Waldie no es el primero en describir la desesperación, la disfunción y la tragedia que pueden ocultarse bajo el soleado cielo del sur de California. Sin embargo, mientras otros escritores de la región, de tono más “apocalíptico”, suelen observar a esos personajes con distancia e ironía, Waldie los mira con compasión. Es como si dijera: ese eres tú; ese soy yo.
“The White Heart of Mojave: A Classic Death Valley Journey”
A comienzos de la década de 1920, Edna Brush Perkins, una dama de la alta sociedad de Cleveland, y su amiga Charlotte decidieron viajar a California.
“Charlotte y yo conocíamos un poco la vida al aire libre. Aunque éramos mujeres de mediana edad, madres de familia y profundamente involucradas en la lucha histórica por el derecho al voto, de vez en cuando levantábamos la vista al cielo”.
Mientras observaba un mapa, Edna quedó intrigada por “una gran extensión vacía al este de la Sierra Nevada y de las montañas de San Bernardino, vagamente señalada como el desierto de Mojave”.
En aquella época no existían carreteras pavimentadas hacia el Mojave. Y cuando llegaron a Los Ángeles y comentaron su idea de explorarlo, recibieron advertencias y desaliento por todas partes.
“Nuestros amigos nos describían un panorama sombrío: nos veían sentadas entre los arbustos del desierto junto a un automóvil averiado, muriendo lentamente de hambre”.
The White Heart of Mojave (Johns Hopkins University Press, US$25,49) es el relato lírico y, a menudo, divertido de aquel viaje que, para honra eterna de Edna y Charlotte, decidieron realizar de todos modos.
En el camino tuvieron que abandonar el descapotable rojo que les habían prestado, contratar a un par de guías poco confiables y continuar parte de la travesía con una mula de carga. Aun así, lograron llegar al Valle de la Muerte.

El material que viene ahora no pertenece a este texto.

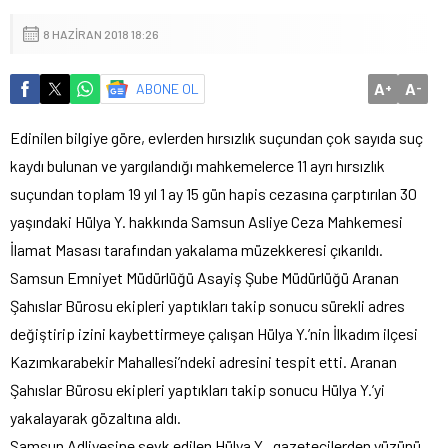
8 HAZIRAN 2018 18:26
A
A
ABONE OL
+
-
Edinilen bilgiye göre, evlerden hırsızlık suçundan çok sayıda suç
kaydı bulunan ve yargılandığı mahkemelerce 11 ayrı hırsızlık
suçundan toplam 19 yıl 1 ay 15 gün hapis cezasına çarptırılan 30
yaşındaki Hülya Y. hakkında Samsun Asliye Ceza Mahkemesi
İlamat Masası tarafından yakalama müzekkeresi çıkarıldı.
Samsun Emniyet Müdürlüğü Asayiş Şube Müdürlüğü Aranan
Şahıslar Bürosu ekipleri yaptıkları takip sonucu sürekli adres
değiştirip izini kaybettirmeye çalışan Hülya Y.’nin İlkadım ilçesi
Kazımkarabekir Mahallesi’ndeki adresini tespit etti. Aranan
Şahıslar Bürosu ekipleri yaptıkları takip sonucu Hülya Y.’yi
yakalayarak gözaltına aldı.
Samsun Adliyesine sevk edilen Hülya Y., gazetecilerden yüzünü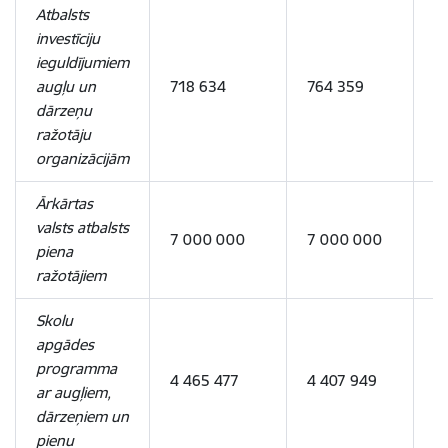
Atbalsts
investīciju
ieguldījumiem
augļu un
718 634
764 359
4
dārzeņu
ražotāju
organizācijām
Ārkārtas
valsts atbalsts
7 000 000
7 000 000
-
piena
ražotājiem
Skolu
apgādes
programma
4 465 477
4 407 949
-
ar augļiem,
dārzeņiem un
pienu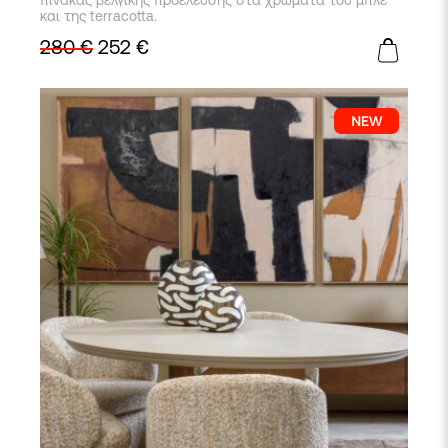
πίνακας βέλγικης προέλευσης στα χρώματα του μπλε
και της terracotta.
280
€
252
€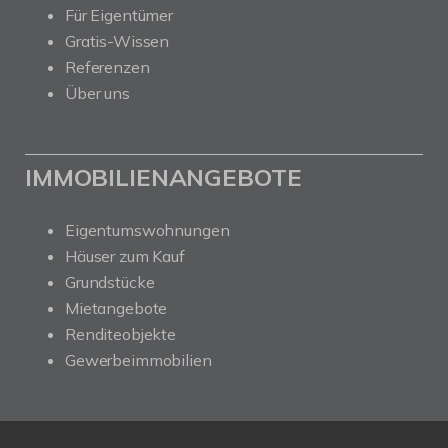
Für Eigentümer
Gratis-Wissen
Referenzen
Über uns
IMMOBILIENANGEBOTE
Eigentumswohnungen
Häuser zum Kauf
Grundstücke
Mietangebote
Renditeobjekte
Gewerbeimmobilien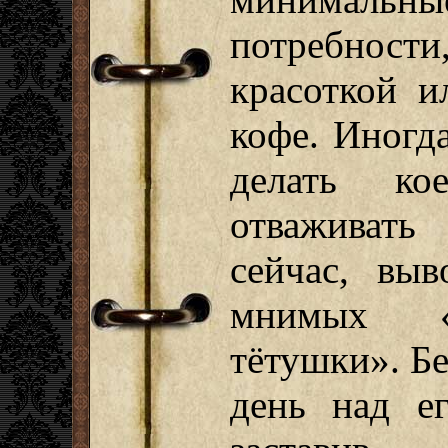
потребнос
красоткой и
кофе. Иногд
делать ко
отваживать
сейчас, вы
мнимых «а
тётушки». Бе
день над ег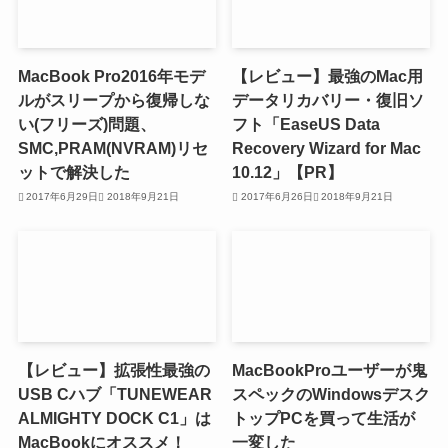
MacBook Pro2016年モデ
【レビュー】最強のMac用
ルがスリープから復帰しな
データリカバリー・復旧ソ
い(フリーズ)問題、
フト「EaseUS Data
SMC,PRAM(NVRAM)リセ
Recovery Wizard for Mac
ットで解決した
10.12」【PR】
2017年6月29日
2018年9月21日
2017年6月26日
2018年9月21日
【レビュー】拡張性最強の
MacBookProユーザーが鬼
USB Cハブ「TUNEWEAR
スペックのWindowsデスク
ALMIGHTY DOCK C1」は
トップPCを買って生活が
MacBookにオススメ！
一変した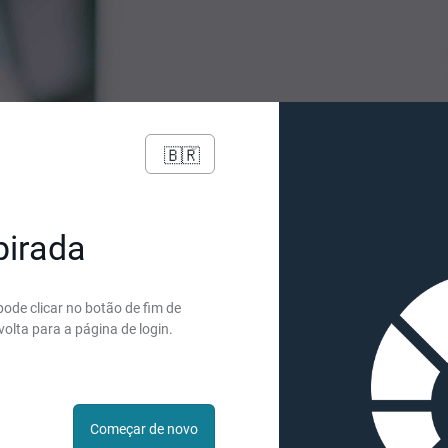
🇧🇷
pirada
ode clicar no botão de fim de
volta para a página de login.
Começar de novo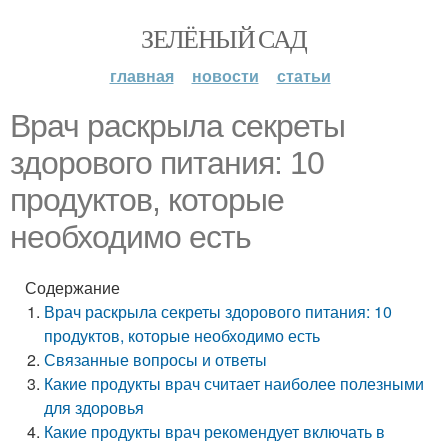
ЗЕЛЁНЫЙ САД
главная
новости
статьи
Врач раскрыла секреты
здорового питания: 10
продуктов, которые
необходимо есть
Содержание
Врач раскрыла секреты здорового питания: 10
продуктов, которые необходимо есть
Связанные вопросы и ответы
Какие продукты врач считает наиболее полезными
для здоровья
Какие продукты врач рекомендует включать в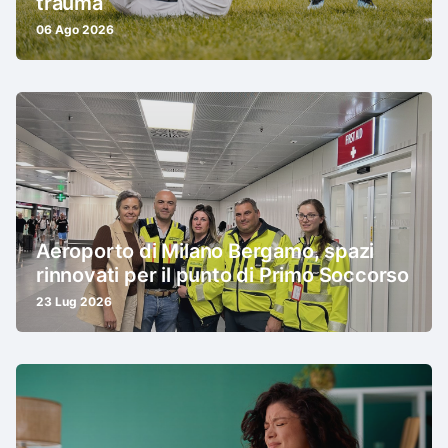
trauma
06 Ago 2026
Aeroporto di Milano Bergamo, spazi
rinnovati per il punto di Primo Soccorso
23 Lug 2026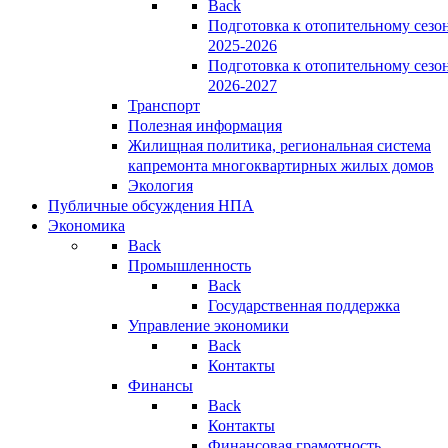
Back
Подготовка к отопительному сезо
2025-2026
Подготовка к отопительному сезо
2026-2027
Транспорт
Полезная информация
Жилищная политика, региональная система
капремонта многоквартирных жилых домов
Экология
Публичные обсуждения НПА
Экономика
Back
Промышленность
Back
Государственная поддержка
Управление экономики
Back
Контакты
Финансы
Back
Контакты
Финансовая грамотность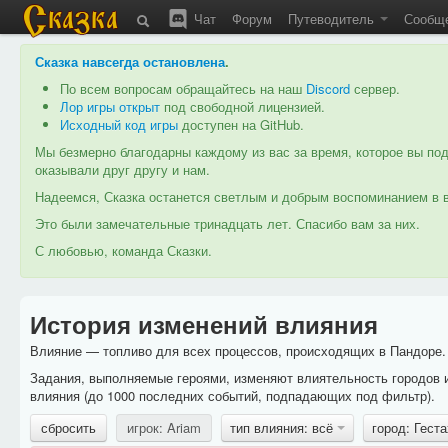
Чат
Форум
Путеводитель
Сообщ
Сказка навсегда остановлена
.
По всем вопросам обращайтесь на наш
Discord
сервер.
Лор игры открыт
под свободной лицензией.
Исходный код игры
доступен на GitHub.
Мы безмерно благодарны каждому из вас за время, которое вы под
оказывали друг другу и нам.
Надеемся, Сказка останется светлым и добрым воспоминанием в в
Это были замечательные тринадцать лет. Спасибо вам за них.
С любовью, команда Сказки.
История изменений влияния
Влияние — топливо для всех процессов, происходящих в Пандоре. 
Задания, выполняемые героями, изменяют влиятельность городов 
влияния (до 1000 последних событий, подпадающих под фильтр).
сбросить
игрок: Ariam
тип влияния: всё
город: Гест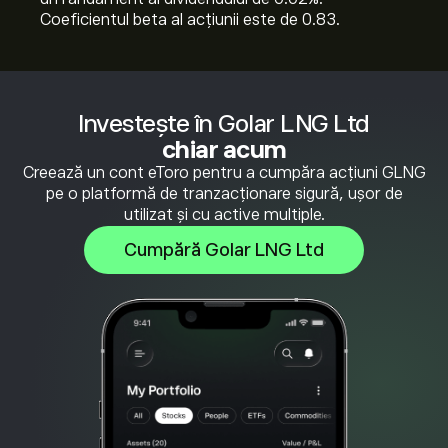
Coeficientul beta al acțiunii este de 0.83.
Investește în Golar LNG Ltd
chiar acum
Creează un cont eToro pentru a cumpăra acțiuni GLNG
pe o platformă de tranzacționare sigură, ușor de
utilizat și cu active multiple.
Cumpără Golar LNG Ltd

“Caminamos y caminamos, llenas de una felicidad extraña y terrible. … Nos quedamos escuchando el silencio. Era inmenso y lo envolvía todo. No había murmullo de hojas, ni goteo de agua, ni zumbido de insectos que lo interrumpiera. Nos rodeaba como si fuera un ser vivo”.
“¿Oyes al universo avanzar?”, susurró Charlotte.
“Es tu propio corazón latiendo”, le respondí, aunque en realidad no lo creía. Habíamos encontrado el Mojave”.